▸ Exercise description
In the forum thread below, write out word for word the part that begins with the words "## SINC (Feb" and ends with the words "you're denying reality.".

▸ Passage shown
I think the outcry by the scientifically illiterate masses over failing to hear about that ancient flood is indicative of an endemic underwhelming interest in pure research, not some sudden result of Conservative policy.

Scientists, get over yourselves. It's just a job!

By the way, I hear that garbage collectors are angry that garbage collection issues aren't getting enough play in the news media. Wouldn't we all be better off if garbage collection issues were more broadly covered, especially since we pay for garbage collection out of government funds? If we only stopped muzzling garbage collectors, we would understand the true issues facing garbage collectors. Wouldn't we all be better off?

Oh, and then there are the Quantity Surveyors...


----------



## bryanc (Jan 16, 2004)

Macfury said:


> By the way, I hear that garbage collectors are angry that garbage collection issues aren't getting enough play in the news media. Wouldn't we all be better off if garbage collection issues were more broadly covered, especially since we pay for garbage collection out of government funds? If we only stopped muzzling garbage collectors, we would understand the true issues facing garbage collectors. Wouldn't we all be better off?


Hey, great analogy. This illustrates my point very well. If a garbage collector found something interesting in the garbage, and notified his/her peers, and the media found out about it but the government obstructed journalists who were trying to interview him/her about it, I'd be exactly as pissed off about it. As would any reasonable person who doesn't agree that the government should be restricting our access to information, especially when we're paying for it.


----------



## bryanc (Jan 16, 2004)

Macfury said:


> SINC takes no dim view of science


Let him speak for himself



SINC said:


> With the amount of misinformation science has become famous for...


----------



## SINC (Feb 16, 2001)

bryanc said:


> Let him speak for himself


If you believe that science did not spew disinformation and altered input to affect output on climate, you're denying reality.


----------



## Macfury (Feb 3, 2006)

bryanc said:


> Hey, great analogy. This illustrates my point very well. If a garbage collector found something interesting in the garbage, and notified his/her peers, and the media found out about it but the government obstructed journalists who were trying to interview him/her about it, I'd be exactly as pissed off about it. As would any reasonable person who doesn't agree that the government should be restricting our access to information, especially when we're paying for it.


This is why we have whistleblower protection laws--but not why rank and file workers should have direct access to the media to tout themselves at will.


----------



## bryanc (Jan 16, 2004)

Macfury said:


> This is why we have whistleblower protection laws--but not why rank and file workers should have direct access to the media to tout themselves at will.


Everyone should (and most of us have) direct access to the media to tout themselves. Presumably the media isn't going to run stories on everyone who calls them up seeking attention. But remember, in this case it was the media who was seeking an interview with the scientist who'd published an exciting discovery.

▸ Supplied information

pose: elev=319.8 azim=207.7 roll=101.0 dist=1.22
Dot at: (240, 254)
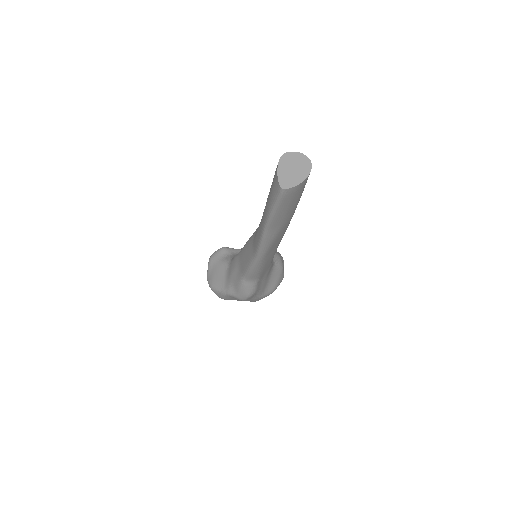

▸ Output below
## SINC (Feb 16, 2001)

bryanc said:


> Let him speak for himself


If you believe that science did not spew disinformation and altered input to affect output on climate, you're denying reality.